-- DOCUMENT SEGMENT follows --

National Public Radio's Leonard Lopate of WNYC interviewed Davis and photographers Wells and Mourning, calling the book fascinating. Refinery29 concluded, "An incredibly moving book." Apogee Photo Magazine, aCurator Magazine, and American Photo praised the book from the angle of photography. Dazed and We Heart, both of the UK, and Annabelle of Switzerland reviewed the book warmly.

On local TV, NY1 described Project Lives as a wonderful book. WPIX 11 commented: "Hundreds of participants…embraced the role of storyteller and took back the power from decades of stereotypes" and concluded, "A great story!" CUNY-TV praised the photographs as stunning.

Only Brooklyn Magazine raised a hint of criticism within an otherwise exhaustive and positive piece by asking about the appropriateness of disposable single-use film cameras and by suggesting issues with advocacy art in general.

The book website indicates a fan base that includes New York City First Lady Chirlane McCray, former US President Jimmy Carter, New York State Governor Andrew Cuomo, and US Supreme Court Justice Sonia Sotomayor.

In 2015, the book won the photography award at the New York Book Festival. The following year, Project Lives was a finalist in both the current events/social change and multicultural non-fiction categories at the Next Generation Indie Book Awards. Also in 2016, the book won the Montaigne Medal from the Eric Hoffer Awards as the year's most thought-provoking book.

== Portrayal of the housing authority ==
Although NYCHA's reaction to Project Lives is unknown, the program description remains on the NYCHA website. The book calls out agency missteps that have contributed to the negative media image surrounding the housing projects. Even so, the book defends the agency repeatedly, noting that it was all but guaranteed the agency would be unable to keep up once government funding was cut even as the infrastructure was aging.

The book indicates that while the agency's centralized command and control practice was outdated, plans were afoot in 2014 by a new administration to devolve more power to local building management. Project Lives also argues that, contrary to public outcry, the agency's delay in placing closed-circuit television cameras at Boulevard Houses did not set the stage for the notorious killing of a six-year-old resident in June 2014. Finally, the book's outlook on Bill de Blasio is clearly favorable, crediting the mayor with proposing safety enhancement measures, relieving NYCHA from the burden of paying for its own police protection, and raising the issue of economic inequality.

-- DOCUMENT SEGMENT concluded --

▶ [YOUR INSTRUCTIONS]:
Decide whether each statement below agrees with the text about the book Project Lives, answering yes or no and quoting the words of the text that settle it. 1. The book won the photography award at the New York Book Festival in 2016. 2. Brooklyn Magazine questioned whether disposable single-use film cameras were appropriate. 3. The book credits Bill de Blasio with relieving NYCHA of the burden of paying for its own police protection.

-- SUPPLIED RECORDS follows --

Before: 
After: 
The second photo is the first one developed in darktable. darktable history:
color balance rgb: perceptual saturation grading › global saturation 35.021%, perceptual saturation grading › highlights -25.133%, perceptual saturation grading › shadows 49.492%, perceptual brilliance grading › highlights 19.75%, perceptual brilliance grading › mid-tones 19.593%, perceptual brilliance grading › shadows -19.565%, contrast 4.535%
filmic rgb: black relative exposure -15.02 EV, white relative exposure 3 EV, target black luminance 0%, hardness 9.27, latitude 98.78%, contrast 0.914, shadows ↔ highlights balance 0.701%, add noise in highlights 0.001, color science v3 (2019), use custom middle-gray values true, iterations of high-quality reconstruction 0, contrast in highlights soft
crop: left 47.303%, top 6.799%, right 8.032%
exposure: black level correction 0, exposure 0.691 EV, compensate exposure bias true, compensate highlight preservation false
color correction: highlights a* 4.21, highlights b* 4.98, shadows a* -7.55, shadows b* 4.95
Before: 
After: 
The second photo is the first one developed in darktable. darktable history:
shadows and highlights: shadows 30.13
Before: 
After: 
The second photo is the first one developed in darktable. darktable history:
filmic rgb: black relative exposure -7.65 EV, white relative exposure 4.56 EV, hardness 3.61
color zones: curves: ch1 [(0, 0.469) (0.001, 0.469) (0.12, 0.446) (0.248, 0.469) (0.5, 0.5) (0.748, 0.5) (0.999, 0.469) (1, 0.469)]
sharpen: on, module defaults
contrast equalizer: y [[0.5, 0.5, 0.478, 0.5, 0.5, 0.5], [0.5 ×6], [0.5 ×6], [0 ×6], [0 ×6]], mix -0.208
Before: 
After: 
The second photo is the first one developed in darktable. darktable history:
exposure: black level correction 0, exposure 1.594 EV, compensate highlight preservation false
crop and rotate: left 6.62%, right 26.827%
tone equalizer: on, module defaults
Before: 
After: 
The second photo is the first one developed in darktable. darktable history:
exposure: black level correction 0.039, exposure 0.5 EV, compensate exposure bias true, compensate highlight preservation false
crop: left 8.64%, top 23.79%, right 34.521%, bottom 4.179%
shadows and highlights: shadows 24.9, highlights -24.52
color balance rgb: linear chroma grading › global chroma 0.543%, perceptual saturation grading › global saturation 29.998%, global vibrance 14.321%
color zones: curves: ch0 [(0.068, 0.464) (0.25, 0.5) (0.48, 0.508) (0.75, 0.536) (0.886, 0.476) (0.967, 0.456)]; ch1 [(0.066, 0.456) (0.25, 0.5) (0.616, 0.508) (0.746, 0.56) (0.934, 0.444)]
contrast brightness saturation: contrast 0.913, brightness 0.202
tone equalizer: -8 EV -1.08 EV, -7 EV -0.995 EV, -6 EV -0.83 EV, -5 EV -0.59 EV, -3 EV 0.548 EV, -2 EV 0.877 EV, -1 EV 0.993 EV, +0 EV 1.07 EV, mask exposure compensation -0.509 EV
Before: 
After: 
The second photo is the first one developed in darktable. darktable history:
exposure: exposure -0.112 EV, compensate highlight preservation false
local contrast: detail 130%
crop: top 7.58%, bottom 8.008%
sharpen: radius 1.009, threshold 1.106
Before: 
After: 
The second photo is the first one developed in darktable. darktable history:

-- SUPPLIED RECORDS concluded --

▶ [WORKED SOLUTION]:
1. No: "In 2015, the book won the photography award at the New York Book Festival."
2. Yes: "asking about the appropriateness of disposable single-use film cameras"
3. Yes: "relieving NYCHA from the burden of paying for its own police protection"